Helping you map out the best route for delivering on what you’ve set out to achieve
Creating your survey design without firstly establishing your goals or objectives is a bit like starting a journey to a new destination without your map or GPS.
While you may still make it to the place you were trying to reach, without the right guidance there’s less chance of you achieving this in the safest and most efficient way.
Whatever survey you’re creating, whether it’s an employee survey, a customer survey, or some other type of survey, it’s likely that you will be doing it in order to obtain information that you can take some level of positive action with, whether that’s improving conditions for employees or the products and services you deliver to your customers.
That’s where objectives and goals are helpful in guiding you and ensuring that you’re giving yourself the best chance to attain what you set out to achieve.
Why setting survey goals and objectives is important
Having an effective plan in place is essential to your survey’s purpose, not only in helping you to keep it organised and focused, but to ensure you keep your questions as relevant as possible, so that when it comes to analysing your results, you’re more likely to gain useful answers that you’re able to take effective decisions and actions with.

* [RECORD EXTRACTS]
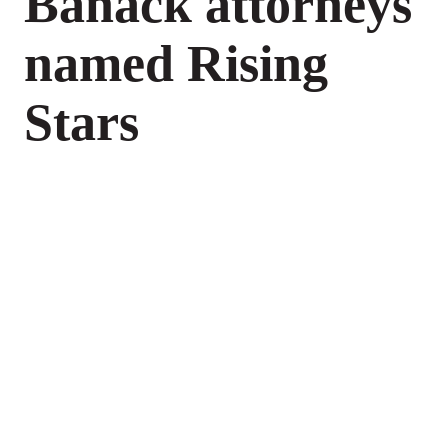
Banack attorneys
named Rising
Stars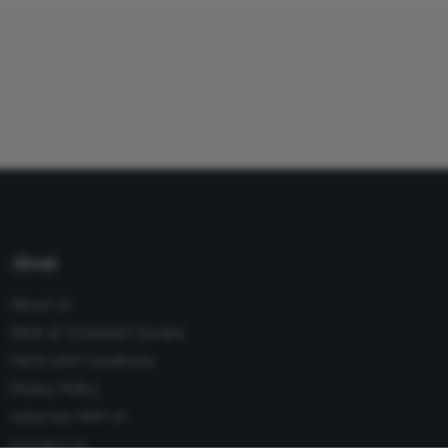
About
About Us
Work at Conexiant Europe
Terms and Conditions
Privacy Policy
Advertise With Us
Contact Us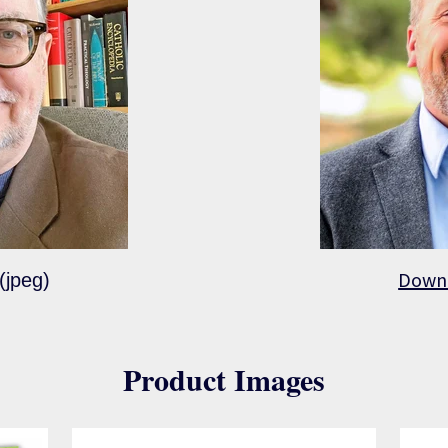
Down
(jpeg)
Product Images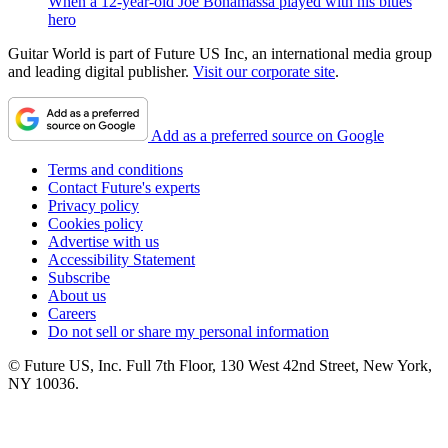
When a 12-year-old Joe Bonamassa played with his blues
hero
Guitar World is part of Future US Inc, an international media group
and leading digital publisher.
Visit our corporate site
.
Add as a preferred source on Google
Terms and conditions
Contact Future's experts
Privacy policy
Cookies policy
Advertise with us
Accessibility Statement
Subscribe
About us
Careers
Do not sell or share my personal information
© Future US, Inc. Full 7th Floor, 130 West 42nd Street, New York,
NY 10036.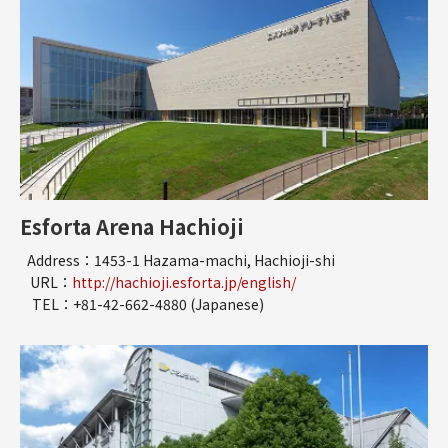
Esforta Arena Hachioji
Address：1453-1 Hazama-machi, Hachioji-shi
URL：
http://hachioji.esforta.jp/english/
TEL：+81-42-662-4880 (Japanese)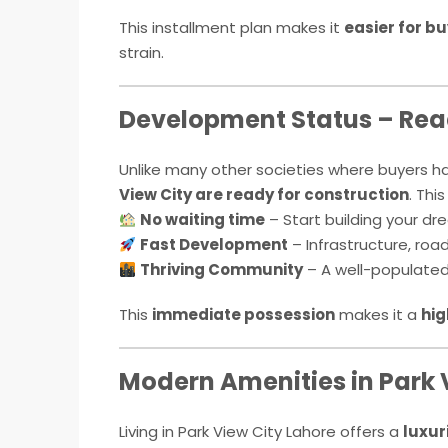
This installment plan makes it
easier for b
strain.
Development Status – Rea
Unlike many other societies where buyers h
View City are ready for construction
. Thi
No waiting time
– Start building your d
Fast Development
– Infrastructure, road
Thriving Community
– A well-populated, 
This
immediate possession
makes it a
hig
Modern Amenities in Park 
Living in Park View City Lahore offers a
luxur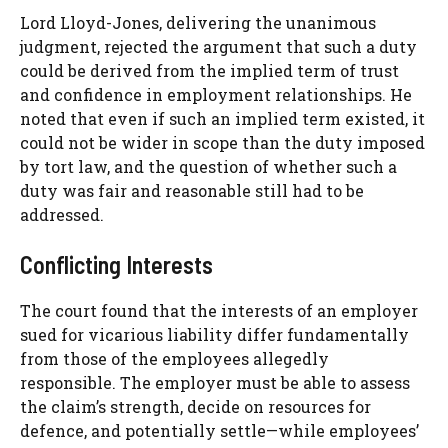
Lord Lloyd-Jones, delivering the unanimous
judgment, rejected the argument that such a duty
could be derived from the implied term of trust
and confidence in employment relationships. He
noted that even if such an implied term existed, it
could not be wider in scope than the duty imposed
by tort law, and the question of whether such a
duty was fair and reasonable still had to be
addressed.
Conflicting Interests
The court found that the interests of an employer
sued for vicarious liability differ fundamentally
from those of the employees allegedly
responsible. The employer must be able to assess
the claim’s strength, decide on resources for
defence, and potentially settle—while employees’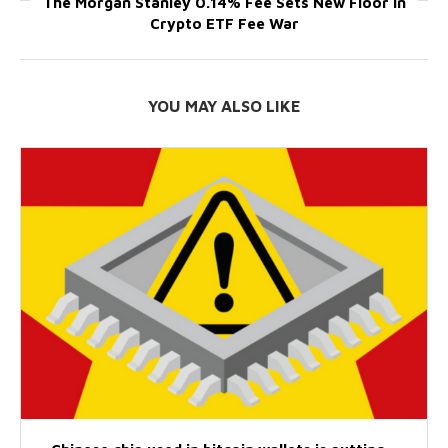
The Morgan Stanley 0.14% Fee Sets New Floor in
Crypto ETF Fee War
YOU MAY ALSO LIKE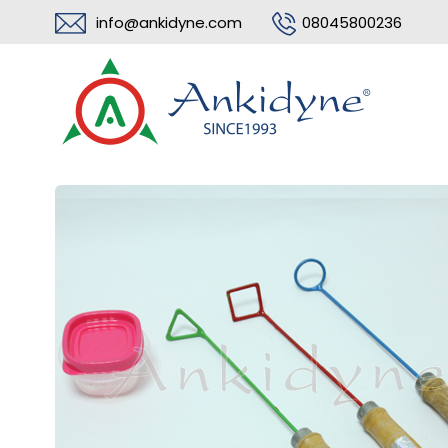
info@ankidyne.com
08045800236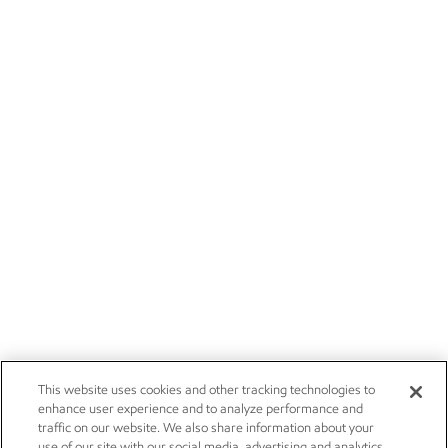
This website uses cookies and other tracking technologies to
enhance user experience and to analyze performance and
traffic on our website. We also share information about your
use of our site with our social media, advertising and analytics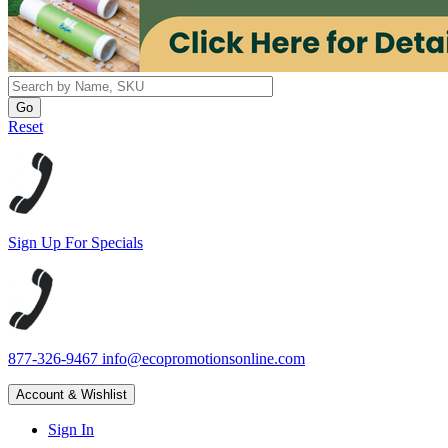
Reset
Sign Up For Specials
877-326-9467
info@ecopromotionsonline.com
Account & Wishlist
Sign In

* [TASKS]
a: In the survey goals text, list each thing that the paragraph beginning "Having an effective plan in place" says an effective plan helps with.
b: Answer these questions from the survey goals text:
(i) What two things does the journey comparison say you would be starting without?
(ii) Which two types of survey are named?
(iii) According to the opening line, what does the page help you map out?
c: Pick up the survey goals text after its final sentence and write the next part.
The lines aren't needed here.

* [ANSWERS FOR THIS EXERCISE]
a:
- Keeping the survey organized
- Keeping the survey focused
- Keeping the questions as relevant as possible
- Making it more likely that you gain useful answers you can take effective decisions and actions with when you analyze your results

b:
(i) Your map or GPS.
(ii) An employee survey and a customer survey.
(iii) The best route for delivering on what you've set out to achieve.

c:
What are goals?
Essentially your survey goals refer to your overall long term aims for running a survey, which you can find out by asking yourself, what it is that you want to know and why.
What are objectives?
In contrast, your objectives help break this down into the actions or steps you need to deliver if you’re to best achieve your goal.
Tips for setting objectives
While an effective plan is essential to keeping your survey on track, the objectives of your survey are equally important to maximising the reliability and usefulness of your survey results. So, it’s important to ensure they are as strong as you can make them.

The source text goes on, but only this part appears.